Find the equation of the ellipse that is concentric and tangent to the following hyperbolas:
$$\begin{align} -2x^2 + 9y^2 - 20x - 108y + 256 &= 0 \\ x^2 - 4y^2 + 10x + 48y - 219 &= 0 \end{align}$$
I did the math for both equations and the center is the same: $(-5,6)$. I have the equations of each: For the first: $$-2x^2 + 9y^2 - 20x - 108y + 256 = 0$$
$$-\frac{(x+5)^2}{9} + \frac{(y-6)^2}{2} = 1$$
For the 2nd: $$x^2 - 4y^2 + 10x + 48y - 219 = 0$$
$$\frac{(x+5)^2}{100} - \frac{(y-6)^2}{25} = 1$$
I know concentric means the new Ellipse has to have the same center, but I don't know how to make it tangent. Please help. Thanks
Not a complete solution, but this approach will work:
An ellipse with centre at the point $(-5,6)$ would be
$$\frac{(x+5)^2}{a^2}+\frac{(y-6)^2}{b^2} = 1$$
Now change to a new set of axes ($u, v$) parallel to the $x,y$ axes, but with origin at the point $(-5,6)$. In other words, put $u = x+5$ and $v = y-6$. Referred to the new axes, the equations of the three conics become:
$$-\frac{u^2}{9} + \frac{v^2}{2} = 1,$$
$$\frac{u^2}{100} - \frac{v^2}{25} = 1,$$
$$\frac{u^2}{a^2}+\frac{v^2}{b^2} = 1$$
(Note that the values $a$ and $b$ are unchanged by the change in coordinates.)

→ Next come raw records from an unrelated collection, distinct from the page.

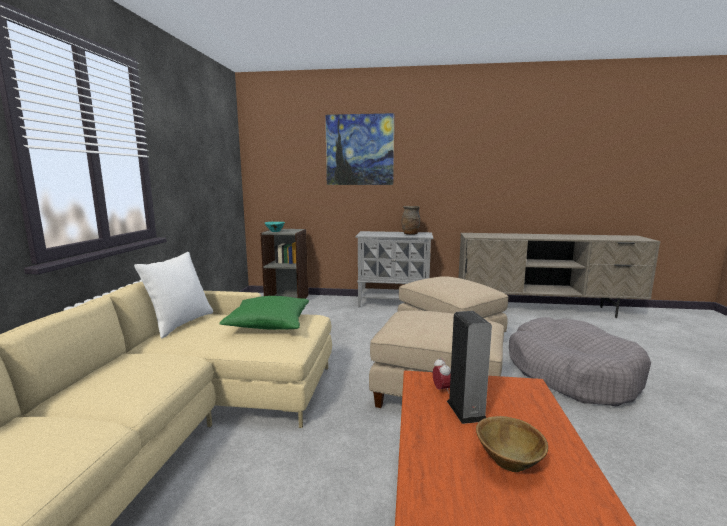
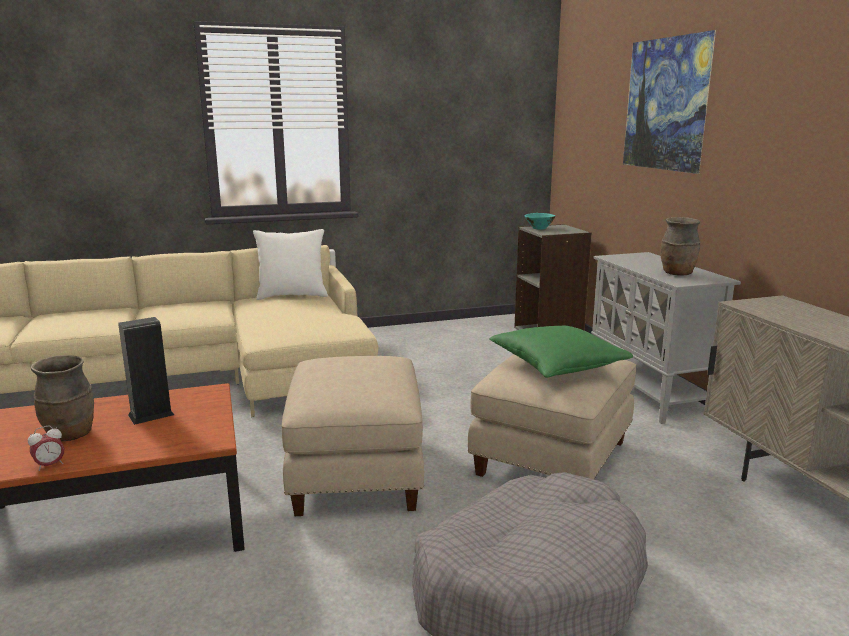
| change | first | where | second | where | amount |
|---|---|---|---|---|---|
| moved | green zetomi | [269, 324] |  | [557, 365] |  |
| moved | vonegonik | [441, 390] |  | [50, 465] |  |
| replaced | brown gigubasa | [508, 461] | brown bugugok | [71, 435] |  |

Now, looking at a hyperbola $u^2/a^2-v^2/b^2 = \pm 1$ and an ellipse $u^2/c^2+v^2/d^2 = 1$, you can see (from a sketch) that the ellipse will be a tangent to the hyperbola only when they meet at a point on the $u$ or $v$ axis.
Can you finish it from there?